Parts of the accompanying write-up discuss how real malware might attempt to hide its presence (e.g., obfuscation, evasion, anti-analysis). These sections are purely analytical and are included only to help readers understand how such threats operate in the wild.

This repository does not include:

  • Rootkit techniques
  • Persistence mechanisms
  • Privilege escalation
  • Anti-forensic features
  • Any code designed to bypass endpoint protection tools

All discussion is high-level and intended for cyber-security education only.

Architecture

At a conceptual level, the demo is split into three parts:

  1. Input capture script - malware.py
  • Hooks into system input events to capture what is typed or clicked.
  • Filters out certain keys and special combinations.
  • Writes the resulting text lines into a local file.
  1. Sender script - sendover.py
  • Reads the local file contents.
  • Encrypts the data using a symmetric key algorithm (AES in CBC mode).
  • Encodes the result and sends it over a TCP connection using a crafted packet.
  • Clears the local file after sending.
  1. Receiver script - receive.py
  • Listens for specific TCP packets on a chosen interface and port.
  • Extracts the encoded payload from incoming packets.
  • Decodes and decrypts the data using the same symmetric key.
  • Prints the recovered plaintext.

These components are meant to illustrate what is possible and to help people think about how to detect and defend against similar behavior in real-world systems.

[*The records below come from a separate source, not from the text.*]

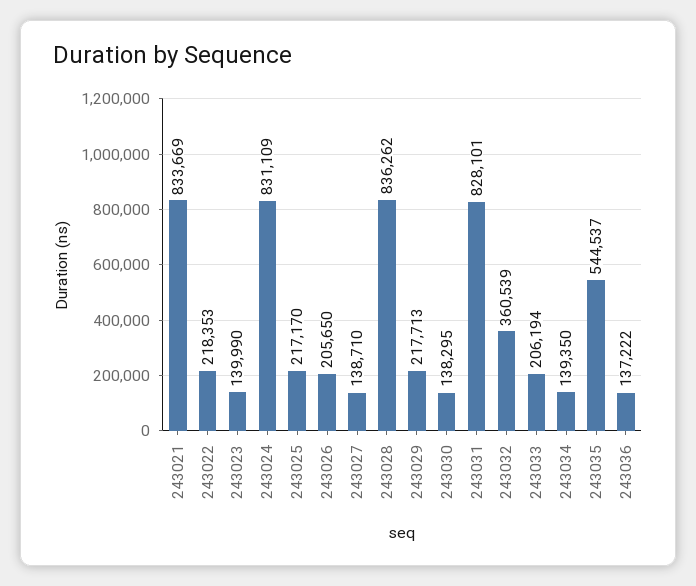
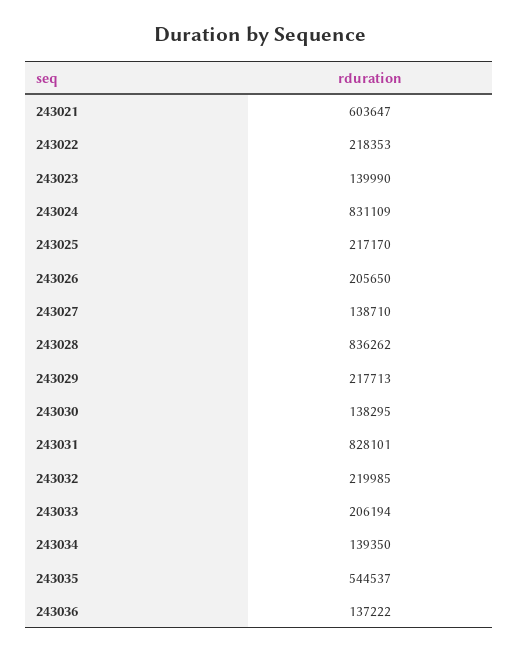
  {
-   "243021": 833669,
+   "243021": 603647,
    "243022": 218353,
    "243023": 139990,
    "243024": 831109,
    "243025": 217170,
    "243026": 205650,
    "243027": 138710,
    "243028": 836262,
    "243029": 217713,
    "243030": 138295,
    "243031": 828101,
-   "243032": 360539,
+   "243032": 219985,
    "243033": 206194,
    "243034": 139350,
    "243035": 544537,
    "243036": 137222
  }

It has only been tested and hardcoded for host machine --> VM machine use.

The repository also includes:

Malware building process write-up

  • Explains how each of the modules and its contents follow modern malware trends.
  • Explains all the obfuscation and descretion techniques a malicious actor may include in their software.
  • Draws up concrete Indicators of Compromise one should look for to see if their system was a target for attack.
  • Analyzes Techniques, Tactics and Procedures based on MITRE ATT&CK (https://attack.mitre.org).
  • Explores possible evolutions of presented software to highlight commonly used techniques and what to be cautious of.
  • Assumes a use process: emulates victim behaviour, exfiltrates the data from the source machine and receives it on the target machine.

Intended Use Cases

Some legitimate use cases in a controlled, consent-based environment:

  • Security research in a sandboxed lab.
  • Demonstrations for a class or workshop about:
    • How keylogging techniques work,
    • How encrypted exfiltration can be implemented, and
    • Why host and network monitoring is important.
  • Testing defensive measures such as EDR rules, IDS signatures, or host hardening techniques against this style of behavior.

If you are unsure whether a use case is legitimate, assume it is not.

Legal & Ethical Notice

Using any form of input logging / interception software without the explicit, informed consent of all affected users is likely illegal in many jurisdictions and almost certainly unethical.

By using this code, you agree that you will:

  • Only run it on machines you own or are explicitly authorized to test.
  • Only run it in controlled lab environments or with clear, written permission from all users of the machine.
  • Never use it to capture passwords, private messages, or any other sensitive information from unsuspecting users.
  • Comply with all applicable laws, regulations, and institutional policies in your country.

The author of this code does not accept any responsibility for how third parties use (or misuse) it. This project is a learning tool, not a product, and the write-up document includes only speculations and analysis, not a tutorial for action.